Task details – In the rock-strength study, condense the paragraph beginning "The rock engineering properties are among" into a short bulleted list that keeps its main facts.

Study text –
Estimation of Uniaxial Compressive Strength and Modulus of Deformability of the Asmari Limestone, Using Neuro-Fuzzy System

Abstract

The uniaxial compressive strength (UCS) and modulus of deformability (E _s) of intact rocks are essential parameters in rock engineering and engineering geology projects. Because of the difficulty involved in measuring these parameters, indirect methods are often used to estimate these parameters. In this research, some predictive models using multiple regression analysis and Adaptive Neuro-Fuzzy Infrence System (ANFIS) were developed for predicting UCS and E _s of the limestone outcropped of Asmari formation in Lordegan, Chaharmahal and Bakhtiari Province, Iran. For this purpose, a series of important and easy-to-obtain parameters, such as density, porosity, and indirect tensile strength (Brazilian test) were used as the model inputs. Because the measured values of UCS and E _s of samples varied in a wide range, rock samples were classified as medium- to high- and very high-strength rocks according to the ISRM UCS classification (1978), and then, the ANFIS models were improved for these groups. The variation of coefficient of determination (R ²), Variance Accounted For  (VAF), and Root Mean Square Error (RMSE) were calculated for the UCS and the modulus of deformability obtained from the multiple regression and the neuro-fuzzy models. The results revealed that the forecasting performance and accuracy of the neuro-fuzzy system are very higher than those of multiple regression models.

1 Introduction

The rock engineering properties are among the important parameters in geological, mining, petroleum engineering, and geomechanical investigations. These properties are requisite for exploration, planning, and designing a given project and the optimal utilization of earth resources. Design and construction of structures are influenced by mechanical properties of rocks. An essential stage of the geotechnical investigation is to determine the strength and deformability of rocks. There are many methods for measuring uniaxial compressive strength (UCS) and elastic properties of rocks (Young’s modulus or E _s) in the laboratory (McCann and Entwisle 1992).

Data for analysis –

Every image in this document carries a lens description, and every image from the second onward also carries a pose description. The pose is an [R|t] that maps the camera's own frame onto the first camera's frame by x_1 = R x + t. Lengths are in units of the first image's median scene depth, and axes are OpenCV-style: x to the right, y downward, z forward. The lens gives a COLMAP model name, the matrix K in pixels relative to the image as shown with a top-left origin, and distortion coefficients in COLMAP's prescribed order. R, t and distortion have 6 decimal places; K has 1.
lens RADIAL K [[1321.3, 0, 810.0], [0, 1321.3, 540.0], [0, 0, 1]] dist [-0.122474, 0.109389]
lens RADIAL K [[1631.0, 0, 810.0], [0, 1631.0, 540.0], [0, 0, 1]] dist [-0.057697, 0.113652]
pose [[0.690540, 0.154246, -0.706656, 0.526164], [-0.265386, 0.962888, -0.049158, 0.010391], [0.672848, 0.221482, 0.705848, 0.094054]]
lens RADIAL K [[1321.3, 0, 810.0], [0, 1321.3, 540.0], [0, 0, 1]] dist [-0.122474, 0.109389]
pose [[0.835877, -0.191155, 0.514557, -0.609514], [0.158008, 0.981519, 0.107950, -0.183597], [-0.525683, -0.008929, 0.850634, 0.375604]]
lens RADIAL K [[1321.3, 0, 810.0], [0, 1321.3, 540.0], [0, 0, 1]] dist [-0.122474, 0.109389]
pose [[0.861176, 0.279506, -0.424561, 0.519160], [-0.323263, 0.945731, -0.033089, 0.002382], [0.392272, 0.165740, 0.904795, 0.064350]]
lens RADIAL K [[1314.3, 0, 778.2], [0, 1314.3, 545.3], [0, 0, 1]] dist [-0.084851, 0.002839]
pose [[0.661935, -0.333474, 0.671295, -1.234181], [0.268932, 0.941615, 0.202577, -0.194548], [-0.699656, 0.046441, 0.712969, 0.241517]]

Response box –
- Rock engineering properties are important parameters in geological, mining, petroleum engineering, and geomechanical investigations.
- They are required for exploring, planning, and designing a project and for making optimal use of earth resources.
- The mechanical properties of rocks influence the design and construction of structures.
- Determining the strength and deformability of rocks is an essential stage of geotechnical investigation.
- Many laboratory methods exist for measuring uniaxial compressive strength (UCS) and elastic properties such as Young's modulus (E _s) (McCann and Entwisle 1992).